• **What this task involves**:
Rewrite the lines below, substituting "data protection authority" for every "supervisory authority" and keeping everything else the same.

── Exercise data

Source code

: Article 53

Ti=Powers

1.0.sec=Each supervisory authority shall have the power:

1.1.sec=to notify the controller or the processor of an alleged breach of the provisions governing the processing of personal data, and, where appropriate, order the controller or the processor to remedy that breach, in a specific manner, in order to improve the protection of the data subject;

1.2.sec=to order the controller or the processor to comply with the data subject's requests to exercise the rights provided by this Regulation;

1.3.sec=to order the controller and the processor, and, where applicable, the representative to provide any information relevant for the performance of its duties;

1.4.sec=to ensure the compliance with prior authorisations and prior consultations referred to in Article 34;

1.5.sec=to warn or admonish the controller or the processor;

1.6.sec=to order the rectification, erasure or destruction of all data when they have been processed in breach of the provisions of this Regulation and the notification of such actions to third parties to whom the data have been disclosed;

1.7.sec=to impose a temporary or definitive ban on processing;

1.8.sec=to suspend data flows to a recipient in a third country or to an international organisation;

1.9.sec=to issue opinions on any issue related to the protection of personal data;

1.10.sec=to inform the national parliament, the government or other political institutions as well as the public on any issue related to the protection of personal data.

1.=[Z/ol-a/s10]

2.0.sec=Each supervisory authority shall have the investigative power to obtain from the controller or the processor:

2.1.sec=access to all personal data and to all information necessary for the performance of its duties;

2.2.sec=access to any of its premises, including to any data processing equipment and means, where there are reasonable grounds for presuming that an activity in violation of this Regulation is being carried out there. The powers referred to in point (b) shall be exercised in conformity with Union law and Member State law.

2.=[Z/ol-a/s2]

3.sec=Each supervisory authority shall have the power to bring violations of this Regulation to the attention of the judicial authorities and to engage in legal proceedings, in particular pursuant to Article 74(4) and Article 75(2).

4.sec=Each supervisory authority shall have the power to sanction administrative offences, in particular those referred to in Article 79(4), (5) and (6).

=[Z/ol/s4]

────

• **Completed exercise**:
Source code

: Article 53

Ti=Powers

1.0.sec=Each data protection authority shall have the power:

1.1.sec=to notify the controller or the processor of an alleged breach of the provisions governing the processing of personal data, and, where appropriate, order the controller or the processor to remedy that breach, in a specific manner, in order to improve the protection of the data subject;

1.2.sec=to order the controller or the processor to comply with the data subject's requests to exercise the rights provided by this Regulation;

1.3.sec=to order the controller and the processor, and, where applicable, the representative to provide any information relevant for the performance of its duties;

1.4.sec=to ensure the compliance with prior authorisations and prior consultations referred to in Article 34;

1.5.sec=to warn or admonish the controller or the processor;

1.6.sec=to order the rectification, erasure or destruction of all data when they have been processed in breach of the provisions of this Regulation and the notification of such actions to third parties to whom the data have been disclosed;

1.7.sec=to impose a temporary or definitive ban on processing;

1.8.sec=to suspend data flows to a recipient in a third country or to an international organisation;

1.9.sec=to issue opinions on any issue related to the protection of personal data;

1.10.sec=to inform the national parliament, the government or other political institutions as well as the public on any issue related to the protection of personal data.

1.=[Z/ol-a/s10]

2.0.sec=Each data protection authority shall have the investigative power to obtain from the controller or the processor:

2.1.sec=access to all personal data and to all information necessary for the performance of its duties;

2.2.sec=access to any of its premises, including to any data processing equipment and means, where there are reasonable grounds for presuming that an activity in violation of this Regulation is being carried out there. The powers referred to in point (b) shall be exercised in conformity with Union law and Member State law.

2.=[Z/ol-a/s2]

3.sec=Each data protection authority shall have the power to bring violations of this Regulation to the attention of the judicial authorities and to engage in legal proceedings, in particular pursuant to Article 74(4) and Article 75(2).

4.sec=Each data protection authority shall have the power to sanction administrative offences, in particular those referred to in Article 79(4), (5) and (6).

=[Z/ol/s4]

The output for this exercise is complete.